O documentário traz uma proposta de ficcionalização a respeito da trajetória de Camila, a personagem principal, que retorna para sua cidade natal, Governador Valadares, para se conectar com seus conterrâneos em situação de pós-incidente. A proposta, de acordo com o diretor, não era fazer um filme denúncia ou um filme panfletário, mas sim conectar com o filme a questão territorial e identitária das cidades e das pessoas que nela vivem. Demonstrar a relação intrínseca entre a identidade de um povo e a identidade territorial, a possibilidade de se reconhecer através do reconhecimento de seu lugar. Até ai, tudo bem. Minha análise, no entanto, não é em relação ao objetivo do realizador, mas sim à forma de realizar. No que se refere ao gênero documentário, me alarma a falta de cuidado com aqueles que se tornam objetos de pesquisa em detrimento de uma realização artística quase pessoal. Os crimes ambientais que aconteceram nas cidades interioranas de Minas Gerais foram um fato histórico delicado e triste que o filme de Bambozzi não soube abordar nesse sentido. Trazer essa realidade para ficção foi uma ação que potencializou a conhecida hierarquia entre o cineasta e os personagens documentados. O filme perde sua sensibilidade quando encena a relação da protagonista Camila com a cidade, isso sobressai entre todos os aspectos imagéticos que apontavam para outra direção. Para que as histórias fossem de fato tocantes, era preciso que houvesse uma genuinidade verdadeira e não uma técnica de atuação como foi utilizada, a chamada “fé cênica”.

O fato de Camila ser um álter ego da roteirista do filme, Christiane Tassis, traz à luz a explicação do porque ela não nos convence. A voz que narra e amarra toda a trama não carrega o sentimento daquela vivência contada e se torna um dos principais aspectos responsáveis por distanciar o espectador. O filme parece um relato frio, distante pela ótica escolhida e centrado na experiência pessoal tanto da personagem fictícia como da perspectiva do diretor. Aquilo que precisava tocar não é atingido, os personagens reais viram recursos dramáticos para a trajetória de Camila e para a arte de Lucas aparecerem. Uma vez que a motivação do filme era de fato conectar a “experiência” de Camila, recém-chegada do exterior, à sua identidade natal, territorial e das demais pessoas que tiveram suas condições de vida ceifadas, é estranho que se tente atingir esse objetivo através de alguém que não fosse dona daquela verdade. 

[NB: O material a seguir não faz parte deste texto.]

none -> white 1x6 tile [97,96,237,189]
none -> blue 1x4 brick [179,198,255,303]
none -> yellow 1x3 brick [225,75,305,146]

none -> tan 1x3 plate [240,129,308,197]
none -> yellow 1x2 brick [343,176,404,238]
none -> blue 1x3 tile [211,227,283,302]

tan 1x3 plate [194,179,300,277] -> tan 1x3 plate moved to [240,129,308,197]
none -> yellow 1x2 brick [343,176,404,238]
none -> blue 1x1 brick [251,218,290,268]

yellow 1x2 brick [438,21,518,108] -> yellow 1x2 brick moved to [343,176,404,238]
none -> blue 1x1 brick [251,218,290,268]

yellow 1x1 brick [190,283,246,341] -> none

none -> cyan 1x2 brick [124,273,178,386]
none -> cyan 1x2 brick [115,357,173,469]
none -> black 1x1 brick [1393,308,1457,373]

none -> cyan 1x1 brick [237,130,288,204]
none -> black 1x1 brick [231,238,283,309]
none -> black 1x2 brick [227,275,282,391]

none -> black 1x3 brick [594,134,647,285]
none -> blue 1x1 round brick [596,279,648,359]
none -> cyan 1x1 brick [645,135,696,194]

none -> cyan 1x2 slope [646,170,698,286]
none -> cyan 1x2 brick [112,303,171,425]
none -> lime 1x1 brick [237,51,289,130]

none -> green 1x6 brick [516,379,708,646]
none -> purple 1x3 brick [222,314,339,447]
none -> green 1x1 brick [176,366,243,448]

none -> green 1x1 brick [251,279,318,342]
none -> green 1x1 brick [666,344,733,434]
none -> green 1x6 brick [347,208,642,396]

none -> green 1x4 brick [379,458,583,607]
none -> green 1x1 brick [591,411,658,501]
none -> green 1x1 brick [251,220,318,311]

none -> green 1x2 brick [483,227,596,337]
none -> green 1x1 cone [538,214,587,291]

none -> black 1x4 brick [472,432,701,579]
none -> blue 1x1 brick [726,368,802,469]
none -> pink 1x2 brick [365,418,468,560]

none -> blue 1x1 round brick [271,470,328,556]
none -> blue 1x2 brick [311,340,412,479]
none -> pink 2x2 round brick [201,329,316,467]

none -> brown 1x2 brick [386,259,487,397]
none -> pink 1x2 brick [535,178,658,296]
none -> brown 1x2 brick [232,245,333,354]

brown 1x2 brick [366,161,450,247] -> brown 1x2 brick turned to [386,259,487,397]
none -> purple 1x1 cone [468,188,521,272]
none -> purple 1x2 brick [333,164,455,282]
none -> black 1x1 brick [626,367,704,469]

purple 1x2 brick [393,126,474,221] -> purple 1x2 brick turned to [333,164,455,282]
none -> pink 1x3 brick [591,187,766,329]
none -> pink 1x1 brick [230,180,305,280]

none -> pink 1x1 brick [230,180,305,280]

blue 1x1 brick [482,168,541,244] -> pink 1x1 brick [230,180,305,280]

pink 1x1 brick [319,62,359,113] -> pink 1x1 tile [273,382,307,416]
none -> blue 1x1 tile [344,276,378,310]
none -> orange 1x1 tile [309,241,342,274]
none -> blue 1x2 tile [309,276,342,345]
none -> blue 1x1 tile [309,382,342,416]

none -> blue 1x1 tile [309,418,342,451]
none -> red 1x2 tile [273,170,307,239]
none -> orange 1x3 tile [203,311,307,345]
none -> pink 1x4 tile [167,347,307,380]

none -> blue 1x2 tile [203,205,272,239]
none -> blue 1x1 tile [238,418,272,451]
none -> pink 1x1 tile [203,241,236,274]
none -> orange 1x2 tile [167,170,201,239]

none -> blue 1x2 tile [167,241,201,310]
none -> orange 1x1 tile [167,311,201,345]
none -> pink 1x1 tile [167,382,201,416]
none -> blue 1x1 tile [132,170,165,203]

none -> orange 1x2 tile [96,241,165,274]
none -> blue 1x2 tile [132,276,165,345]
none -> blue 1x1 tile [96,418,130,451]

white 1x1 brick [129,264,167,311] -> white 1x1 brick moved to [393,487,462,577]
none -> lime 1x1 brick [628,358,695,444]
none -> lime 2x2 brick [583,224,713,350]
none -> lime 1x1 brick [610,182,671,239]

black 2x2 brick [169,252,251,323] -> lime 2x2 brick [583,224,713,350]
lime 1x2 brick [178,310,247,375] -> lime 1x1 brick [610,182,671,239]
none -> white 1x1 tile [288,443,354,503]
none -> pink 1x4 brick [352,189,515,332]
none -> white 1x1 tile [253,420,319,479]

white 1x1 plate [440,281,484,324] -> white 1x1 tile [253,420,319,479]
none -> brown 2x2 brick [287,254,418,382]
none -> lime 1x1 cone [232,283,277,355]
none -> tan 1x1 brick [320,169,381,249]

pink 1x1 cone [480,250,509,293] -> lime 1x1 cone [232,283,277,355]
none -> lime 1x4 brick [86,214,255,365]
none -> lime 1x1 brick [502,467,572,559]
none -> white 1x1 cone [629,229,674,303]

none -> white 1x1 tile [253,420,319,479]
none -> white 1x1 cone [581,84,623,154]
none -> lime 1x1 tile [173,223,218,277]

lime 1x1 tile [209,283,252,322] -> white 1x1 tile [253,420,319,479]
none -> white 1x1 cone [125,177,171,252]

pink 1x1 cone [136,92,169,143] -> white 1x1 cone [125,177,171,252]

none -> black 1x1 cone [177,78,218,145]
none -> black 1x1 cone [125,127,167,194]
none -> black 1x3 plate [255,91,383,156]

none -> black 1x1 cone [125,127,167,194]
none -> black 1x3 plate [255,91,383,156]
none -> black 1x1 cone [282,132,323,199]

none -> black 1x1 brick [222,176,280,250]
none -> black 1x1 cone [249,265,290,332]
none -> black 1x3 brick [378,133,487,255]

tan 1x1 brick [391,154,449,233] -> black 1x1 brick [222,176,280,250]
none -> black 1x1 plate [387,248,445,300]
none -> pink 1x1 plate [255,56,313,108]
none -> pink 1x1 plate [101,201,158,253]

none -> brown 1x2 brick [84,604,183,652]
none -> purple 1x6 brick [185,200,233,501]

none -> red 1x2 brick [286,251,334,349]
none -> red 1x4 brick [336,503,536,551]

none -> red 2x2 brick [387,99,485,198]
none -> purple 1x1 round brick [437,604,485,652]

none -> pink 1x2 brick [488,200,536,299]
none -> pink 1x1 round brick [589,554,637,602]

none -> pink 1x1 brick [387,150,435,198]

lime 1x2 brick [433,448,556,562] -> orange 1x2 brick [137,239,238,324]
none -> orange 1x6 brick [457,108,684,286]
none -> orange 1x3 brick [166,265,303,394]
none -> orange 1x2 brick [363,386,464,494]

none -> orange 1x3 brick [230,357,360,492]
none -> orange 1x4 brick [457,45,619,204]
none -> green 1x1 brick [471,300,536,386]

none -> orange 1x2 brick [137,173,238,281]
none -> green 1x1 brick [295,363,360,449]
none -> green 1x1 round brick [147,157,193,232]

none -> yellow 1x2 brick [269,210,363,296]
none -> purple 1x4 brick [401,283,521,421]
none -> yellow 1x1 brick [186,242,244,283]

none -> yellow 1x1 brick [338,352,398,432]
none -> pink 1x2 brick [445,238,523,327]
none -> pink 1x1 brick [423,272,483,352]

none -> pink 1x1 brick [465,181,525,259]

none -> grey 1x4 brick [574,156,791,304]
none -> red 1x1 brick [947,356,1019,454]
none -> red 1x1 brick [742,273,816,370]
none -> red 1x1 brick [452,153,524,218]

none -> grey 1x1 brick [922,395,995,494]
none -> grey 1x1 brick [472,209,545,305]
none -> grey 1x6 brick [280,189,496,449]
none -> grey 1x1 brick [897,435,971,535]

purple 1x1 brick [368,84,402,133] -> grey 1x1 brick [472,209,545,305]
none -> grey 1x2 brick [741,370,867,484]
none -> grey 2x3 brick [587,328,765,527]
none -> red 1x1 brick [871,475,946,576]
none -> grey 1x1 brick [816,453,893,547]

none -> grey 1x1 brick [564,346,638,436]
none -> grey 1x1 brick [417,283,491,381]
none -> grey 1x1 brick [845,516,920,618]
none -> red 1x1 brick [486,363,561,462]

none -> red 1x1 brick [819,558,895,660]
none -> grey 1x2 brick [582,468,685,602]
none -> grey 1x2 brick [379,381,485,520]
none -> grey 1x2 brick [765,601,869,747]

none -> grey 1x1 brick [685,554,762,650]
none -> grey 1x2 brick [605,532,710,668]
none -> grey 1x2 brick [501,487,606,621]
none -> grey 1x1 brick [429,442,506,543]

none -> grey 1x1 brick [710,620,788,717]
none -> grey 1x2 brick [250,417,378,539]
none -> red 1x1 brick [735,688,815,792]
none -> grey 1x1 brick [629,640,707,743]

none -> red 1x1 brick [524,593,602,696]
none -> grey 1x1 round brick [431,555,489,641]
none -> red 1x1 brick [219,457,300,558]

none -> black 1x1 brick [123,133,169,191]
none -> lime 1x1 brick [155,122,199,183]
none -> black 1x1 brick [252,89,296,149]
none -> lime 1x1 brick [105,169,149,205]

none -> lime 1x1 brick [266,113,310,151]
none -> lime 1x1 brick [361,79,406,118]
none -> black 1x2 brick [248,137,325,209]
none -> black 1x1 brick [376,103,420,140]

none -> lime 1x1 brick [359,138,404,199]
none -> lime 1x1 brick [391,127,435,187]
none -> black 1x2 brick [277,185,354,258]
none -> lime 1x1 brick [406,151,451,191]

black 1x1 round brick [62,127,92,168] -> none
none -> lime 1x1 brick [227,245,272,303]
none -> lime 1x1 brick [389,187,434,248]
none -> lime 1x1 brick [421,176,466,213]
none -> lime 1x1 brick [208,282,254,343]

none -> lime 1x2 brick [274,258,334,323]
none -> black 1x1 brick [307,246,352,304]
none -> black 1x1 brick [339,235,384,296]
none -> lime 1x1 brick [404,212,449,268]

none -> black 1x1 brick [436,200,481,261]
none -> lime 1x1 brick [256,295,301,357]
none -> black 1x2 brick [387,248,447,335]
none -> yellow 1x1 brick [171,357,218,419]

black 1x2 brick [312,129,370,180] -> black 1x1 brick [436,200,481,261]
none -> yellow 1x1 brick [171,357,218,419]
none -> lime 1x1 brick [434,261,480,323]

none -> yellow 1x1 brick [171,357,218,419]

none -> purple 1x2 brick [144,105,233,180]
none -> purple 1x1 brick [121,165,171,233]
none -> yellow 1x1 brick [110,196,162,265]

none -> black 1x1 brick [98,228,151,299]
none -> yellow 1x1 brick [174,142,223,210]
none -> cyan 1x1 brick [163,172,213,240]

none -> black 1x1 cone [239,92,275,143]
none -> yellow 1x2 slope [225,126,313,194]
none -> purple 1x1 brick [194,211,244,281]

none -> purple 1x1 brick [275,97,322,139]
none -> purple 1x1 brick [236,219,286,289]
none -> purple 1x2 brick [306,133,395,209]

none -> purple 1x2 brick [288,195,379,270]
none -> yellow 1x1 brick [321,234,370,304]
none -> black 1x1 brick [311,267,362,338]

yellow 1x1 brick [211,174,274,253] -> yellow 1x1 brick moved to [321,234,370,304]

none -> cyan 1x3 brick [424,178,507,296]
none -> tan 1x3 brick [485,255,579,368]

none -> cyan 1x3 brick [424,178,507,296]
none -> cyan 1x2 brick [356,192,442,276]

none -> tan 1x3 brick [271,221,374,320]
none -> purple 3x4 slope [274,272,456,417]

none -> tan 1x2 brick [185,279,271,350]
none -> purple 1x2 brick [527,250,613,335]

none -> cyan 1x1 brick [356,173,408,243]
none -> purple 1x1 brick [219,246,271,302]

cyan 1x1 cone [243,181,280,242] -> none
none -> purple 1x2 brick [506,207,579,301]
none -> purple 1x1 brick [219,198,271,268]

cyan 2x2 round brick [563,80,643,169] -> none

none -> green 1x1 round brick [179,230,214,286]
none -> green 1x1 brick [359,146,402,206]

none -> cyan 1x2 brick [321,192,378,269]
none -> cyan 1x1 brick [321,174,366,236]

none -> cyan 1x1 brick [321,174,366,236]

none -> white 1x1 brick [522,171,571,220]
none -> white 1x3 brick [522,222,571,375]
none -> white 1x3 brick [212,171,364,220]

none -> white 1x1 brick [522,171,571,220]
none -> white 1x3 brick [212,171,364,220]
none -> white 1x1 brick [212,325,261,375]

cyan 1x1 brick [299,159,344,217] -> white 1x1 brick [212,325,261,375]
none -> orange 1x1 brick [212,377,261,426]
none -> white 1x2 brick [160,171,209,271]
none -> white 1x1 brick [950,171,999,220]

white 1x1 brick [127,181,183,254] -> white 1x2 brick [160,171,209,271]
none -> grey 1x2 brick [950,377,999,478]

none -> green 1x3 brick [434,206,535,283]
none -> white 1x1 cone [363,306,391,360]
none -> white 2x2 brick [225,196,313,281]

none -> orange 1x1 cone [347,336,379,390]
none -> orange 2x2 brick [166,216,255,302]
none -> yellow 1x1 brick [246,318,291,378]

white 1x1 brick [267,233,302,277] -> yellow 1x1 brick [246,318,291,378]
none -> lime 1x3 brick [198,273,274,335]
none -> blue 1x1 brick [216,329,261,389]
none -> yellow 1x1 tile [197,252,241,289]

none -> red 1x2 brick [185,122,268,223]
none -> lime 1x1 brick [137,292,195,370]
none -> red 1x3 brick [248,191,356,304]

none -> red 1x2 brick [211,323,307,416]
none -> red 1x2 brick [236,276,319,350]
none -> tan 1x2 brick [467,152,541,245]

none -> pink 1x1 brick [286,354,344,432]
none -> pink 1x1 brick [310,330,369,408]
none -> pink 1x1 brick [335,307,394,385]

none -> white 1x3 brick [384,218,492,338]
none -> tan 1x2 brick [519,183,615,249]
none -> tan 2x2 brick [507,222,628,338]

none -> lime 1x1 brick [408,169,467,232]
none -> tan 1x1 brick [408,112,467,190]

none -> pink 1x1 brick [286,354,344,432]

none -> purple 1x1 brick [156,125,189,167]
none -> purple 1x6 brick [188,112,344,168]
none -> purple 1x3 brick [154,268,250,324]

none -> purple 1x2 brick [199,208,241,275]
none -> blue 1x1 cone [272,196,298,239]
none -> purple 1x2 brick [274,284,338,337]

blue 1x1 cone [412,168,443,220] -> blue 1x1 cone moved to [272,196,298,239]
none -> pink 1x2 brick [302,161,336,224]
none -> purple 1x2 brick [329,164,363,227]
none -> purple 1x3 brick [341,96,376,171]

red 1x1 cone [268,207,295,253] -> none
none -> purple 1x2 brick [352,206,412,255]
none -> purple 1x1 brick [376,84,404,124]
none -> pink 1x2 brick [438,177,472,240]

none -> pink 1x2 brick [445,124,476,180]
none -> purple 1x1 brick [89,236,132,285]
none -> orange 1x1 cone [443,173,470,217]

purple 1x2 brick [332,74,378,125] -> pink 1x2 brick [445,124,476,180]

Antes mesmo de ouvir Lucas falar sobre o filme, a realização já havia dito muito por si só, o que não significa que as explicações do realizador não tenham ajudado a completar a percepção a respeito de sua falha. O diretor conta em debate, após exibição do filme, sobre as escolhas e os recursos utilizados para realizar as situações ficcionais vistas em tela, evidenciando que algo sério passou despercebido. A encenação das personagens em tela fica clara em todo momento da narrativa, elas começam sutis provocando quase dúvidas no espectador a respeito da intenção da cena, mas com o passar do tempo se tornam repetitivas e incômodas. Desde o início do filme a perspectiva a respeito da situação é distante e os recursos utilizados para a realização do recorte do filme potencializam essa lacuna. É possível perceber que as personagens entrevistadas são moldadas para que ajam como se não estivessem, que as situações são forjadas em um tempo escolhido para ser o real. O movimento de câmera ao acompanhar uma nova personagem que acaba de chegar “inesperadamente” é brusco e responsável por tirar o espectador diversas vezes da imersão diegética. Tais aspectos formam uma narrativa difícil de conectar o espectador à história.